Harrison Ford’un kariyerinde daha fazla ilgiyi hakeden bir çok film bulunmakta. İşte bu yazıda hakettiği ilgiyi göremeyen gözden uzak kalmış Harrison Ford filmlerinden 5 tanesini göreceğiz.
Harrison Ford’un canlandırdığı Tom O’Meara adında bir polis memuru evinde Rory (Brad Pitt) adlı İrlandalı bir adamı misafir eder. Rory’nin ABD’ye silah almak için gönderilen, I.R.A’nın en ölümcül suikastçılarından biri olduğu gerçeğinden ise bihaberdir. Harrison Ford’un en çok gözardı edilen filmlerinden biri olan The Devil’s Own genç Brad Pitt ve Natascha McElhone’lu kadrosuyla türün sevenlerinin mutlaka izlemesi gereken filmlerden.

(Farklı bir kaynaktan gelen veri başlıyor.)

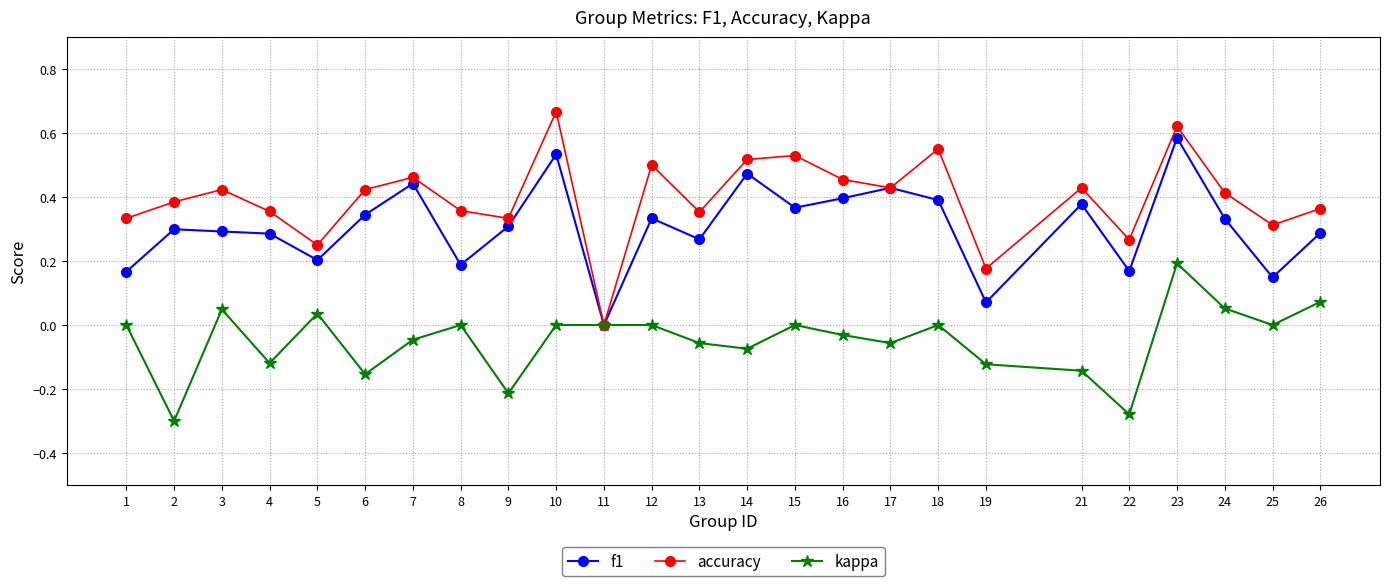

Is the value of accuracy at 18 greater than the value of f1 at 18?

Yes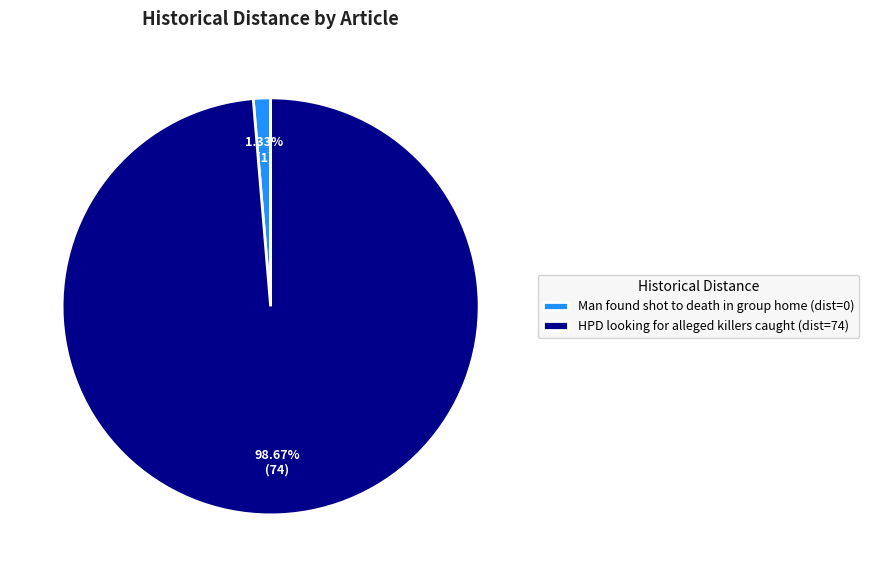

Between HPD looking for alleged killers caught (dist=74) and Man found shot to death in group home (dist=0), which is larger?

HPD looking for alleged killers caught (dist=74)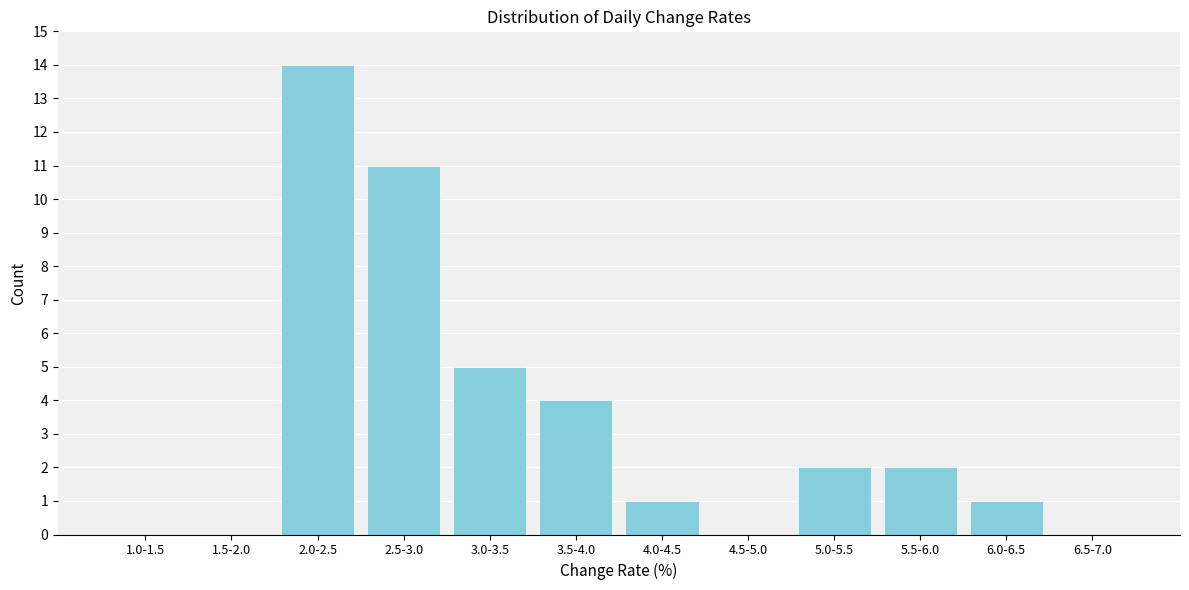

Reading left to right, list all the values displayed in this chart.

1.0-1.5=0	1.5-2.0=0	2.0-2.5=14	2.5-3.0=11	3.0-3.5=5	3.5-4.0=4	4.0-4.5=1	4.5-5.0=0	5.0-5.5=2	5.5-6.0=2	6.0-6.5=1	6.5-7.0=0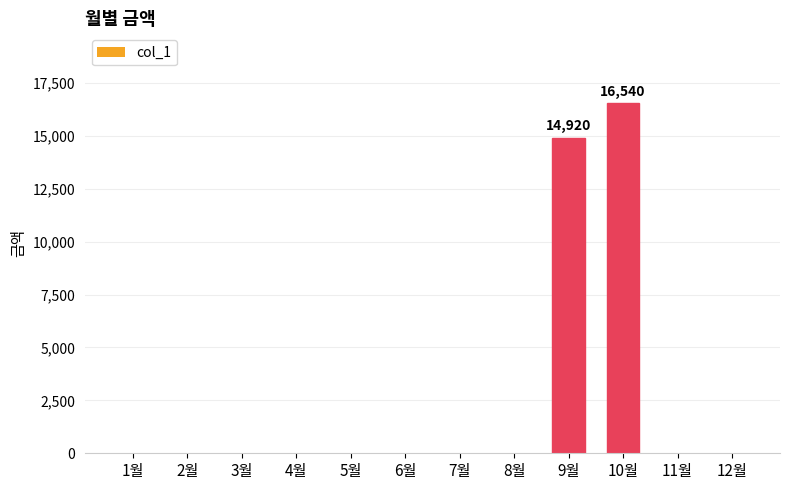

What is the greatest value displayed?

16540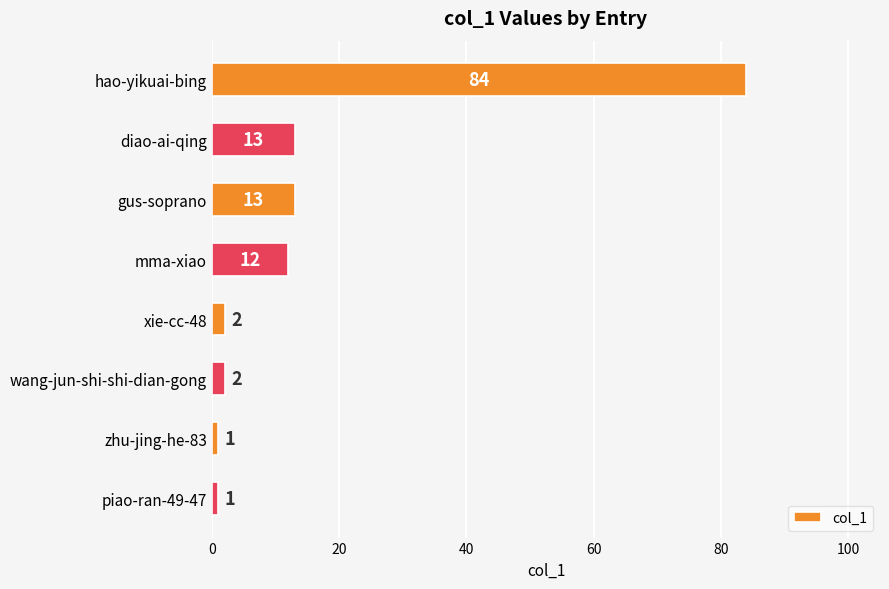

Which label corresponds to the largest value in the chart?

hao-yikuai-bing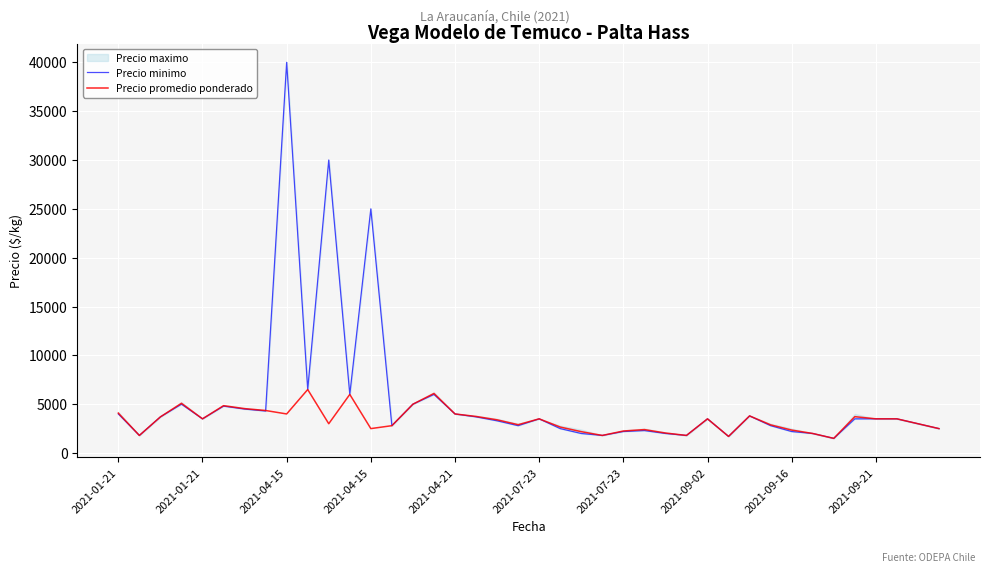

After their last crossing, which series has the higher values: Precio promedio ponderado or Precio minimo?

Precio minimo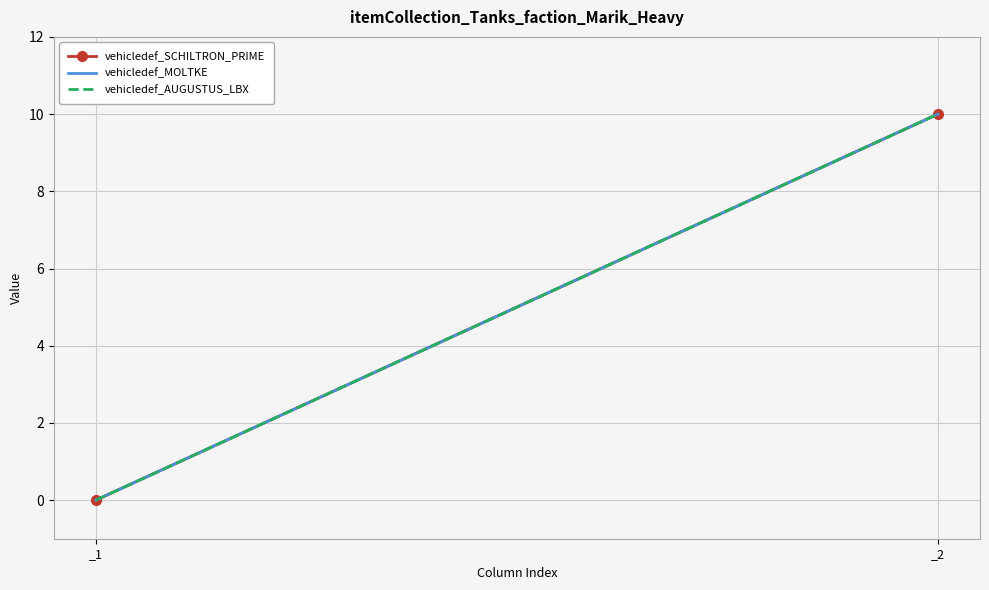

How many values in vehicledef_SCHILTRON_PRIME are above zero?

1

Moskova’da teröre karşı sıfır tolerans politikası hakkında bir konuşma yaptıktan sonra, Harrison Ford’un canlandırdığı Başkan James Marshall, Air Force One ile evine dönmek üzere yola çıkar. Ancak eve dönüş yolculukları hiç de bekledikleri gibi gerçekleşmeyecektir. Ivan Korshunov (Gary Oldman) liderliğindeki bir grup terörist uçağı ele geçirecek ve herkesi rehin alacaktır. Kadrosunda Harrison Ford’a Gary Oldman ve Glenn Close gibi isimlerin eşlik ettiği Air Force One, gösterime girdiği yıllarda haksızlığa uğrayan filmlerden.
Girdiği markette gerçekleşen soygun esnasında vurulan avukat Henry (Harrison Ford) saldırıdan kurtulur ancak komaya girer. Uyandığında ise, ne hareket edebilmekte ne de konuşabilmekte ve ciddi hafıza kaybına sahiptir. Ailesiyle yeni bir ilişki kurarken, kısa zaman içinde bir zamanlar olduğu kişinin pek de iyi bir karakter olmadığını fark edecektir. Listedeki en çok göz ardı edilen filmlerden biri olan Regarding Henry’de Harrison Ford’a Annette Bening eşlik etmekte.
Aynı adı taşıyan çok satan romanın Scott Turow tarafından uyarlaması olan Presumed Innocent’ta, Harrison Ford Rozat “Rusty” Sabich adındaki başsavcıyı canlandırıyor. Bir meslektaşının tecavüz ve cinayeti soruşturmasıyla görevlendirilen Sabich, soruşturma esnasında bütün oklar üzerine çevrilince en büyük rakibinden yardım isteyecektir.
Bir konferansa katılmak için gittiği Paris’te, Dr. Richard Walker (Harrison Ford) kaldığı otelde duştan çıktıktan sonra karısının gizemli bir şekilde ortadan kaybolduğunu farkeder. Sadece temel Fransızca konuşabilen ve Paris’i çok az bilen Walker, Fransız bürokrasisi ve yeraltı dünyası ile baş etmek zorunda kalacaktır. Roman Polanski’nin yönetmenlik koltuğunda oturduğu Frantic listenin son filmi olmasına bakılmadan izlenmesi gerekenlerden.